• [WORK TO BE COMPLETED]: Read the data below line by line and state how many lines hold "Transduced". Nothing else belongs in the answer.

• [MATERIAL SHOWN]:

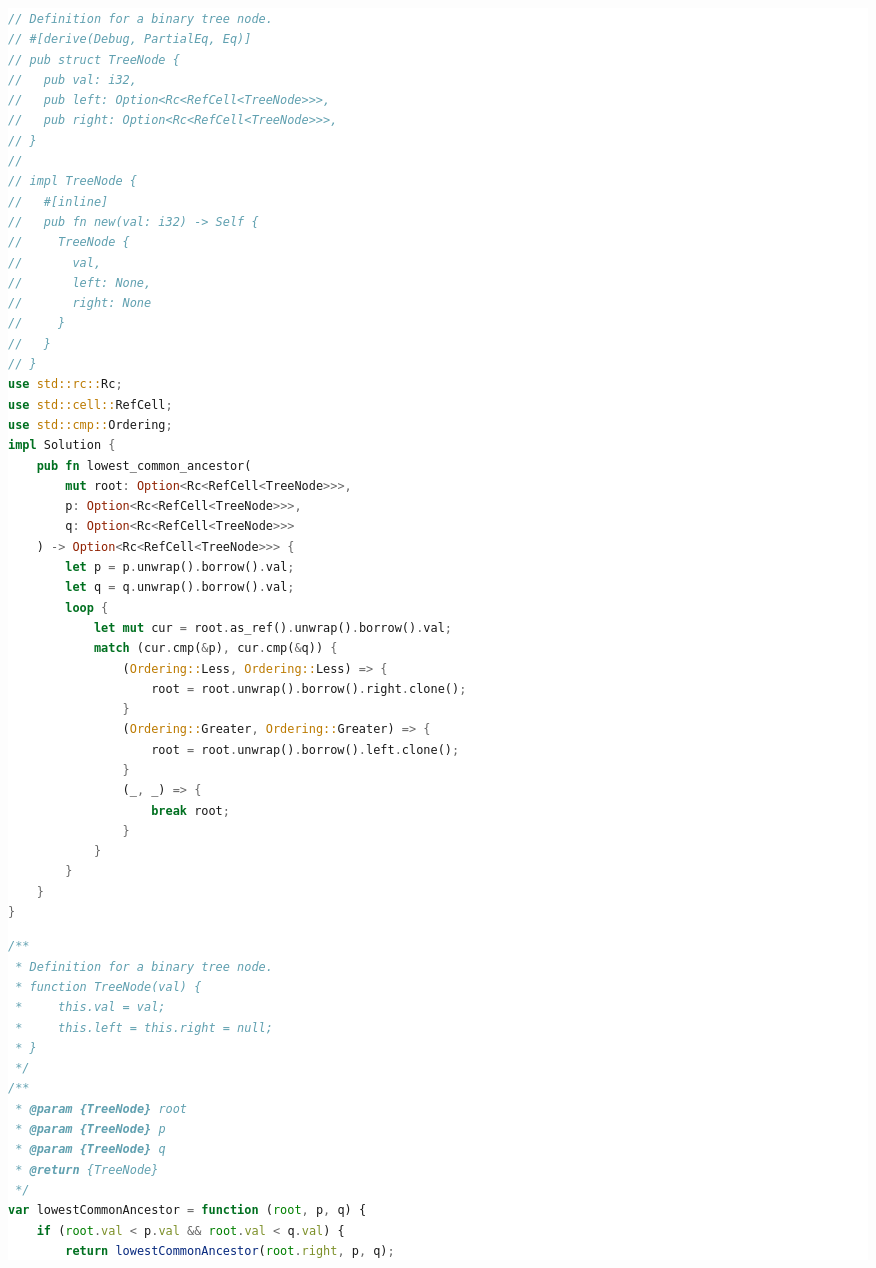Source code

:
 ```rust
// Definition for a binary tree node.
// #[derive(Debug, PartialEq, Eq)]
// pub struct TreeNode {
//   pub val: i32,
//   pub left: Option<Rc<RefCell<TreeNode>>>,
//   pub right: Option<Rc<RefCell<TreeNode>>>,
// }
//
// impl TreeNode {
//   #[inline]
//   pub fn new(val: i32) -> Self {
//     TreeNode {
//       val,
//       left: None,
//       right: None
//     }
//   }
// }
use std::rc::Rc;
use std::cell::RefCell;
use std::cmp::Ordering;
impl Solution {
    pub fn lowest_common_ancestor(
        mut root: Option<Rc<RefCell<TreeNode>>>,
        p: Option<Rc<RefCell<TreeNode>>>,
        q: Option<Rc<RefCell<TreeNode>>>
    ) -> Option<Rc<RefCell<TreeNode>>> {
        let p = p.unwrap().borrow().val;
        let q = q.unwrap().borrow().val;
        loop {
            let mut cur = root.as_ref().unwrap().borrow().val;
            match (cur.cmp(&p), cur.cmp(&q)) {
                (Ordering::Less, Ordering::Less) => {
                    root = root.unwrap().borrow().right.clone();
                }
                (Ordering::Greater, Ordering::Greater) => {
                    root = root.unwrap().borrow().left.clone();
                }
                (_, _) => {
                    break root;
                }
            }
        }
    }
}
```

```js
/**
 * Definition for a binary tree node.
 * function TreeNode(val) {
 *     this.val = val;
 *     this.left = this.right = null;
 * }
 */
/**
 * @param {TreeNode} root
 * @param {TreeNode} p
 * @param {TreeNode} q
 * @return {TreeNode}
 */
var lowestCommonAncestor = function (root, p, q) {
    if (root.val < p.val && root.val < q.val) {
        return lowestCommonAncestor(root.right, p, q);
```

---

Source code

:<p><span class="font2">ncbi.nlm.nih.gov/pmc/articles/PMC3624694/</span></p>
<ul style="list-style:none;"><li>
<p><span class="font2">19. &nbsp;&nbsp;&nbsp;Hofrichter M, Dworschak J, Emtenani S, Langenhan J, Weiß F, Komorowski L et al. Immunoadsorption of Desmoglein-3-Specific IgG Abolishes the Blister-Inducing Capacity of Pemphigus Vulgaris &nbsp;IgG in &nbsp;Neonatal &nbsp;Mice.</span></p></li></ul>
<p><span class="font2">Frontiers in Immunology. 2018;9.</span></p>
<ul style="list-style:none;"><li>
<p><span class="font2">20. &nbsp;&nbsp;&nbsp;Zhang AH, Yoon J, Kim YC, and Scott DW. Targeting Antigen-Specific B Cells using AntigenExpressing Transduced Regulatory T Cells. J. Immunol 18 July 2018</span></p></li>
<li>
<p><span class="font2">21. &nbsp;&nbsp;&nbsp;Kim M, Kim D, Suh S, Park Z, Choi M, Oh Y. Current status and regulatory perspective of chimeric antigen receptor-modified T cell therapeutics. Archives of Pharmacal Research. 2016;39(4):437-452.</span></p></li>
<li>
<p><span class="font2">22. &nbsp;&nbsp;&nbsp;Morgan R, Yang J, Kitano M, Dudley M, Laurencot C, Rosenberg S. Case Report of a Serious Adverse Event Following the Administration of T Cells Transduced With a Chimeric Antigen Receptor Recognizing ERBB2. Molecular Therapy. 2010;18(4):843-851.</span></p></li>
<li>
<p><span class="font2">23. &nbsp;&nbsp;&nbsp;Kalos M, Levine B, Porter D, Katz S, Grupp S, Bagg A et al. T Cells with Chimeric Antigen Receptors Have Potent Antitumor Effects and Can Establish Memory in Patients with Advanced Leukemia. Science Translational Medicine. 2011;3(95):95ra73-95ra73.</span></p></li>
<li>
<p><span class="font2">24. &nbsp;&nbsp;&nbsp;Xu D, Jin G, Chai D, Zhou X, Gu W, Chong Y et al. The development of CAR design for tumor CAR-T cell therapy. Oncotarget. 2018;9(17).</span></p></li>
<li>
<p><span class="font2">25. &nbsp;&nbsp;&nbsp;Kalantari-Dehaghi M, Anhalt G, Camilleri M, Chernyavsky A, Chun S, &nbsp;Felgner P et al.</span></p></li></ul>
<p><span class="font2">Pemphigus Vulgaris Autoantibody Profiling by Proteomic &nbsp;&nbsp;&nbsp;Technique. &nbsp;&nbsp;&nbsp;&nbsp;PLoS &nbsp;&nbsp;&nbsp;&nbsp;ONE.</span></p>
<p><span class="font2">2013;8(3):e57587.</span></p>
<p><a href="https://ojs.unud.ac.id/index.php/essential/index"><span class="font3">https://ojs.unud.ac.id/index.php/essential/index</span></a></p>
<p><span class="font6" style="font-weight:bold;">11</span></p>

• [COMPLETED TASK]: 2